When Trent asks Dean if she hit him with a "mashie or a niblick", he is referring to the kind of golf club she used. At the time, golf clubs had names and not numbers - which would not come into use until after WW2. A "mashie" would be the equivalent of a modern 5-iron, and a "niblick" would resemble a 9-iron.
The $30.00 that the Elissa Landi character pays the Raymond Hatton character to pose as a dead body would be the equivalent of over $620.00 in 2022.
Although Edgar Kennedy frequently played comically bumbling cops, this was a rare opportunity for him to play a reasonably competent one.

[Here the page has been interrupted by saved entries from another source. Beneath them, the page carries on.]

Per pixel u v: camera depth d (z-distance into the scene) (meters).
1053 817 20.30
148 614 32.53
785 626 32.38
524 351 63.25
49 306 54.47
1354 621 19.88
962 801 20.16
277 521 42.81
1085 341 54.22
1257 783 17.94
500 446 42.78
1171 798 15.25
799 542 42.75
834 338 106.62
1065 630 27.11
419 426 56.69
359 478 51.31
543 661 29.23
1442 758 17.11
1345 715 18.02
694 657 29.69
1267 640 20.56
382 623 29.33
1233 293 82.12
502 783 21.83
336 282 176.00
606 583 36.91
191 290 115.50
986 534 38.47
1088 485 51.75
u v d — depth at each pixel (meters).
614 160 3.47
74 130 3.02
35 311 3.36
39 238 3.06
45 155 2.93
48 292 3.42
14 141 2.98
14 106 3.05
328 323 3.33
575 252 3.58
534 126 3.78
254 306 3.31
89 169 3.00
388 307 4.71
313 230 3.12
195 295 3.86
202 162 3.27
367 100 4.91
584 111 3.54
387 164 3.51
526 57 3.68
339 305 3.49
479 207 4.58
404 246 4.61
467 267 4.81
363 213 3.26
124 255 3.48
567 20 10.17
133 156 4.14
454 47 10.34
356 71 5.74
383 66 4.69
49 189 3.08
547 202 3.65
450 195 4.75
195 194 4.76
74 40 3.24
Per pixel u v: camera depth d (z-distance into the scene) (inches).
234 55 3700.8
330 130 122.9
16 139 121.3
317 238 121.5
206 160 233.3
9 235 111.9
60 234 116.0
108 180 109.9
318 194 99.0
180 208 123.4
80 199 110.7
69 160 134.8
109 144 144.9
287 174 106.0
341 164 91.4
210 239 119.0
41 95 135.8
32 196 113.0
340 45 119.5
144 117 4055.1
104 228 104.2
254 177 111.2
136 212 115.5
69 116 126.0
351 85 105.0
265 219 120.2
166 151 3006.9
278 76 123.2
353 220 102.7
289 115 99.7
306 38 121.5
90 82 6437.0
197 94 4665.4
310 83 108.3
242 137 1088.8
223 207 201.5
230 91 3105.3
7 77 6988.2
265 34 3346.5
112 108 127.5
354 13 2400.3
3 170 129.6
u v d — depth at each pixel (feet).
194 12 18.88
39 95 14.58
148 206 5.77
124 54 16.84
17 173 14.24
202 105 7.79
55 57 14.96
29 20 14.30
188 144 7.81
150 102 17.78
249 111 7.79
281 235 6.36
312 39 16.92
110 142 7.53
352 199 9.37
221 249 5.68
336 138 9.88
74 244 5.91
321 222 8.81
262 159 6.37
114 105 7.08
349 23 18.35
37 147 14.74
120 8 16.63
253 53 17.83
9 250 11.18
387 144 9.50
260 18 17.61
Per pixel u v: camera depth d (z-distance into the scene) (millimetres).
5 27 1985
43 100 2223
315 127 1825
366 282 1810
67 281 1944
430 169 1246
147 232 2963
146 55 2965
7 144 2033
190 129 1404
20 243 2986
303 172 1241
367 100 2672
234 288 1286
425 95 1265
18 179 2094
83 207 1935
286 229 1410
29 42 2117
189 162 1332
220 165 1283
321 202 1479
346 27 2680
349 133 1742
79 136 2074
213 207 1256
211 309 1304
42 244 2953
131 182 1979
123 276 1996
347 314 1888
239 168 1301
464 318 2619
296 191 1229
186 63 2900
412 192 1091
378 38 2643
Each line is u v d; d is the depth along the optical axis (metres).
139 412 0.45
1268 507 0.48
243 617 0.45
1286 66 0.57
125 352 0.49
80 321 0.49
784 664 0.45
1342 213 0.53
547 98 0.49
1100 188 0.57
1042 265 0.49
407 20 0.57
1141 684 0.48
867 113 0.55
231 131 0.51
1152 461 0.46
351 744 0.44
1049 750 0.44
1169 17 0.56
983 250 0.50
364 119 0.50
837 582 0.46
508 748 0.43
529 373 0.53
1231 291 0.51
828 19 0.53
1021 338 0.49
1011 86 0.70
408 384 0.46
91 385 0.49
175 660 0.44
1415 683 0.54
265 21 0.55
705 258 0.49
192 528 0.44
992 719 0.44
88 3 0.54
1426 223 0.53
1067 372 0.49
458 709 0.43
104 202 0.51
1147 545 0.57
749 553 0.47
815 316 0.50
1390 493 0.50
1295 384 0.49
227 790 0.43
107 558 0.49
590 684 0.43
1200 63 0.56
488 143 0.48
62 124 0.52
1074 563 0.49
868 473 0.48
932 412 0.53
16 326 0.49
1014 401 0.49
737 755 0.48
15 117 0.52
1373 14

This film's television premiere took place in Los Angeles Tuesday 11 June 1957 on KTTV (Channel 11); it first aired in Chicago 12 July 1957 on WBBM (Channel 2), in Norfolk VA 30 September 1957 on WTAR (Channel 3), in Altoona PA 4 October 1957 on WFBG (Channel 10), in Philadelphia 10 October 1957 on WFIL (Channel 6), in Miami 15 October 1957 on WCKT (Channel 7), in Lebanon PA 18 October 1957 on WLBR (Channel 15), and in Honolulu 22 November 1957 on KHVH (Channel 13); in New York City, its earliest documented airing took place 10 April 1963 on WCBS (Channel 2).
E.C. Bentley wrote the popular detective novel Trent's Last Case in 1913. Its central character, the artist and amateur detective Philip Trent. Coincidence or not.